Так проходят дни Пьера-Гаспара Шометта, дни, наполненные светом, темнотой, посетителями. Сколько уже прошло их, этих дней… Сколько их еще пройдет? Шометту кажется, что прошли уже месяцы и годы, долгие сотни дней. В то же время он знает, что на самом деле не прошло и месяца. Может быть, прошло всего двадцать дней. Но ему трудно поверить в это. Время для него остановилось, замерло, оно потеряло всякий смысл, стало необъятным, бескрайним… и ненужным. Время потеряло протяженность, вместо этого оно приобрело вес, оно стало тяжелым, оно давит. Оно стало ощутимым, как боль, и с ним, с этим временем, которого всегда так не хватало генеральному прокурору Коммуны Анаксагору Шометту, заключенный Пьер-Гаспар Шометт должен был бороться изо всех сил.
Ни минуты отдыха не было у него все эти последние восемнадцать месяцев. Каждый день он работал до изнеможения по пятнадцать, шестнадцать, двадцать часов. Часто он валился с ног прямо в Коммуне, засыпал на жесткой скамье, подложив под голову плащ. Он открывал школы, благоустраивал жилища бедняков, организовывал мастерские, закрывал публичные дома и церкви, открывал богадельни и клубы, упразднял старые богослужения и вводил вместо них культ Разума, формировал батальоны, уходившие на фронт, писал и произносил речи, выступал на митингах, возглавлял шествия, провозглашал петиции, благословлял браки и разрешал разводы. С той самой минуты, когда ночью девятого августа тысяча семьсот девяносто второго года он вывел из казармы на улицы Парижа батальон марсельских добровольцев, у него не было и получаса, который он мог бы посвятить самому себе.
Но теперь у него было достаточно времени. У него было чудовищно много времени, впервые оно принадлежало ему, и только ему. Но теперь он не знал, на что его употребить, что с ним делать.
Он может употребить его на размышления. Да, это так — он может сидеть, стоять, наконец лежать, согнув ноги, и размышлять. Думать. Осмысливать то, что было, и то, что есть, сопоставлять прошлое с настоящим, сравнивать причины и следствия. Может он также задуматься и над будущим, попытаться представить, угадать, что его ожидает, хотя мысли последнего рода вряд ли способны принести ему утешение.

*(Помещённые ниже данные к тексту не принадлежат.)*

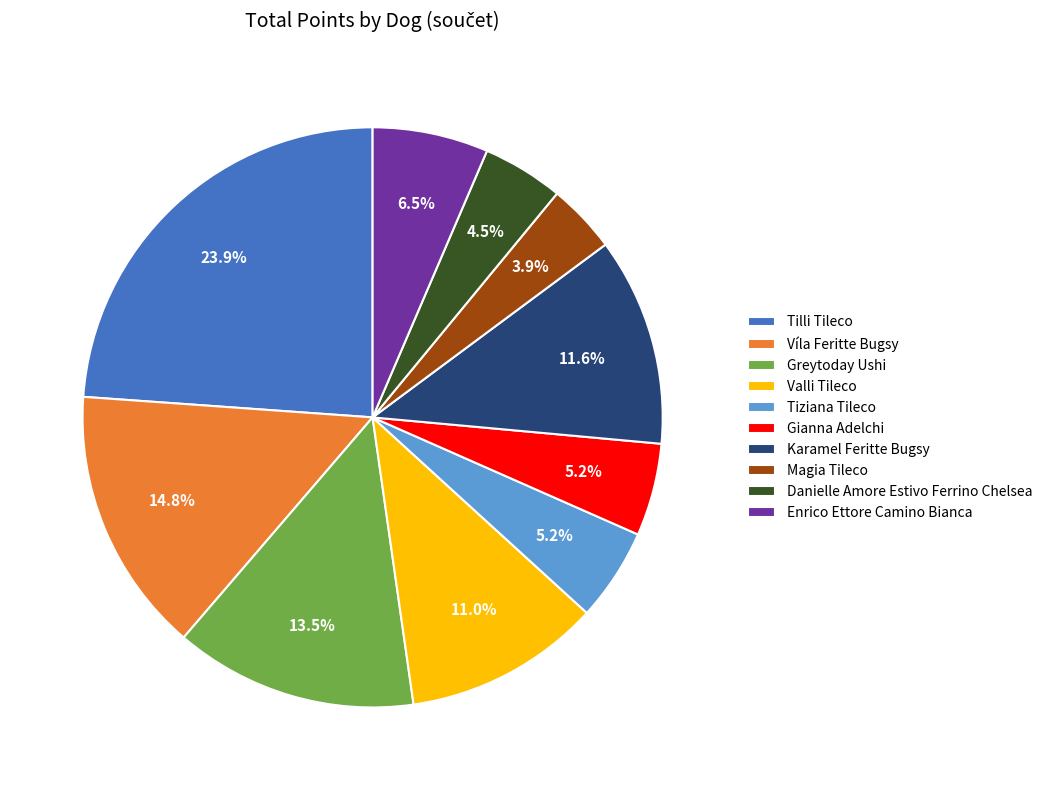

What is the largest slice in the pie chart?

Tilli Tileco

Он может сделать попытку связать все разрозненные события своей жизни, сравнить их при этом с событиями и жизнью всей страны, попробовать проследить некоторые закономерности, соединяющие прошлое с настоящим. Обстоятельно и не торопясь, может он обдумать всю свою жизнь и решить, насколько закономерно его сегодняшнее положение.
Он обдумывает свою жизнь. Вспоминает ее течение день за днем. Он приходит к выводу, что не может обнаружить той причины, той закономерности, которая привела его на тридцать первом году жизни в «кошачью западню» Люксембургской тюрьмы.